Bachgold problem is very easy to formulate. Given a positive integer n represent it as a sum of maximum possible number of prime numbers. One can prove that such representation exists for any integer greater than 1.

Recall that integer k is called prime if it is greater than 1 and has exactly two positive integer divisors — 1 and k.

Input

The only line of the input contains a single integer n (2 ≤ n ≤ 100 000).

Output

The first line of the output contains a single integer k — maximum possible number of primes in representation.

The second line should contain k primes with their sum equal to n. You can print them in any order. If there are several optimal solution, print any of them.

Examples

input

5

output

2

2 3

input

6

output

3

2 2 2

<Solution>

using namespace std;
 
int main() {
    int input;
    int count = 0;
    int ary[100000];
    cin >> input;
    count = input / 2;
    if (input % 2 == 0)
        for (int i = 0; i < count; i++) 
            ary[i] = 2;
        
    else if (input % 2 == 1) {
        for (int i = 0; i < count-1; i++) 
            ary[i] = 2;
        ary[count - 1] = 3;
    }
    
    cout << count << endl;
    for (int i = 0; i < count; i++)
        cout << ary[i] << " ";
 
    return 0;
}

<Online Solution>

http://codeforces.com/blog/entry/49186#comments

We need represent integer number N (1 < N) as a sum of maximum possible number of prime numbers, they don’t have to be different.

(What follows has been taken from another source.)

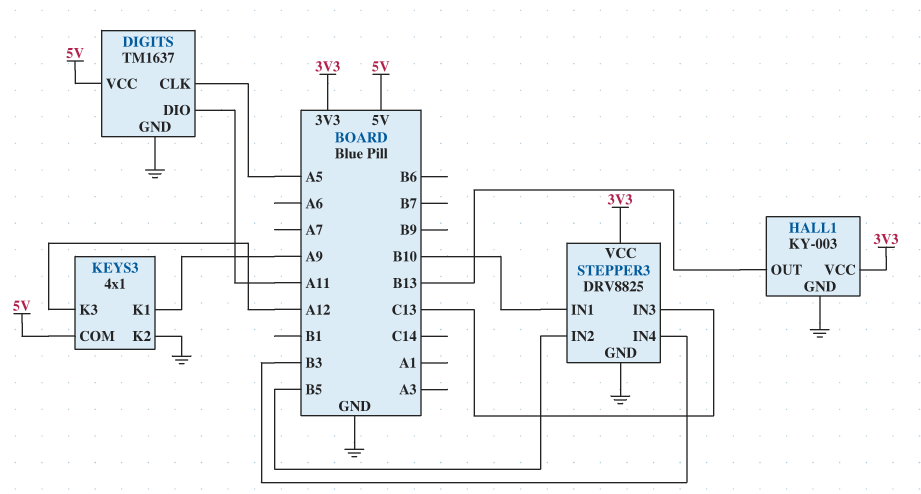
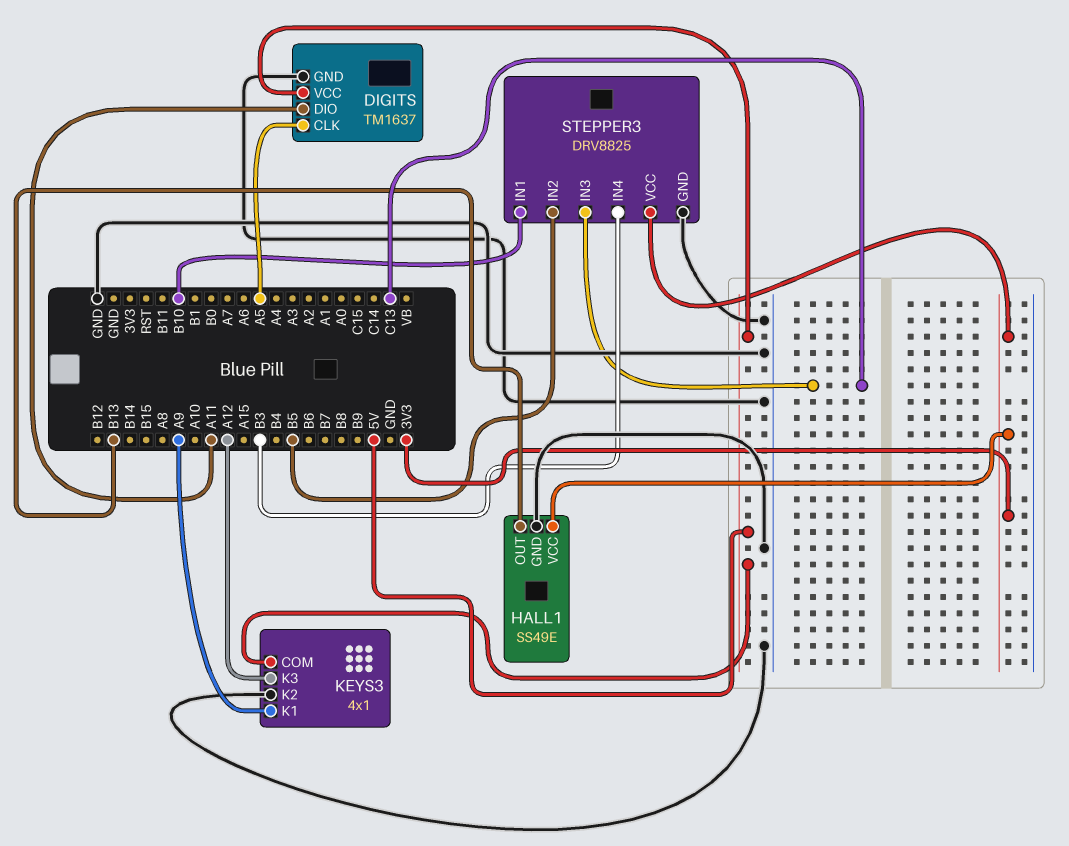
HALL1: KY-003 -> SS49E

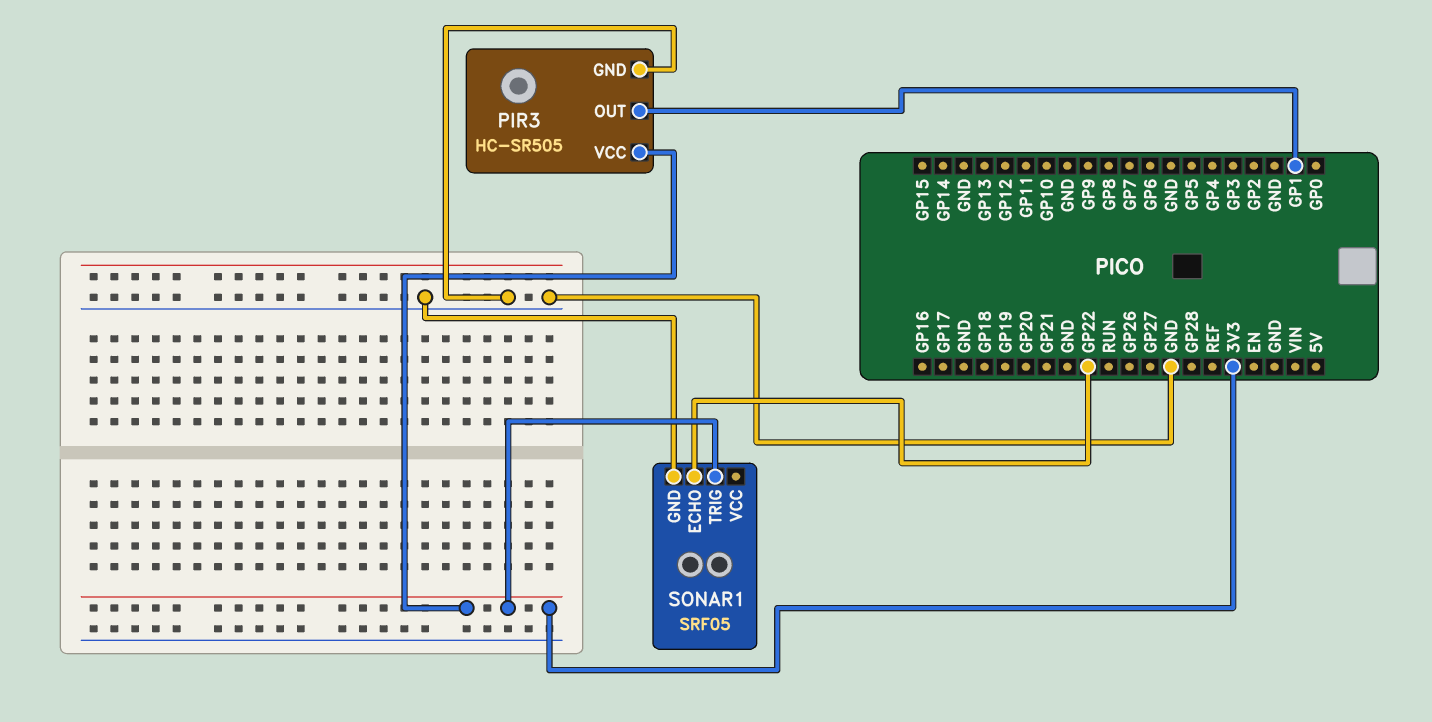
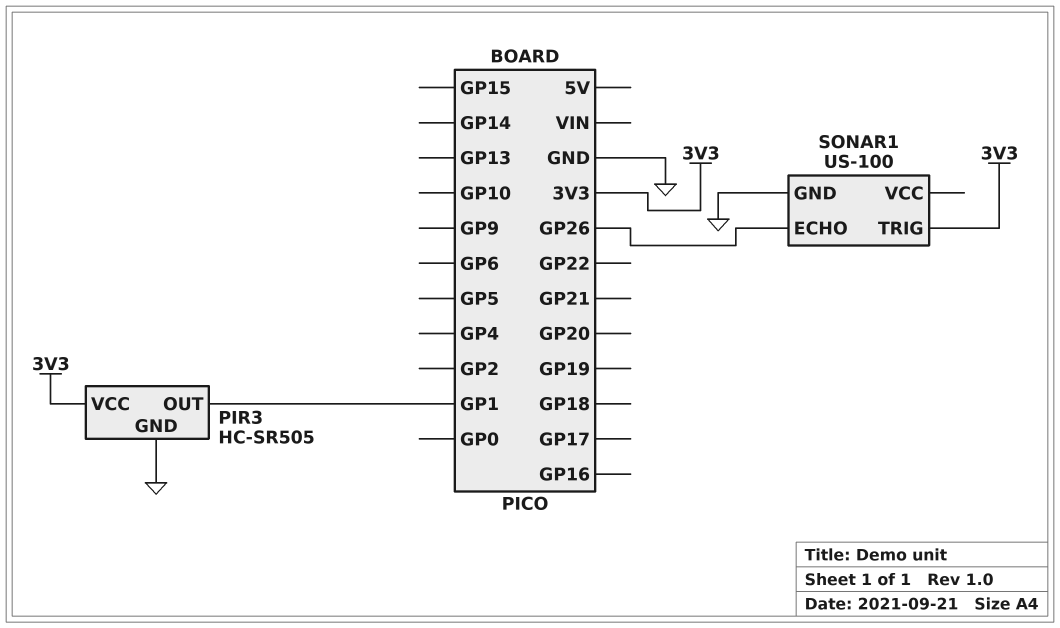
SONAR1: SRF05 -> US-100
SONAR1 pin ECHO: GP22 -> GP26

If N is even number, we can represent it as sum of only 2 - minimal prime number. It is minimal prime number, so number of primes in sum is maximal in this case.

If N is odd number, we can use representing of N - 1 as sum with only 2 and replace last summand from 2 to 3.

Using of any prime P > 3 as summand is not optimal, because it can be replaced by more than one 2 and 3.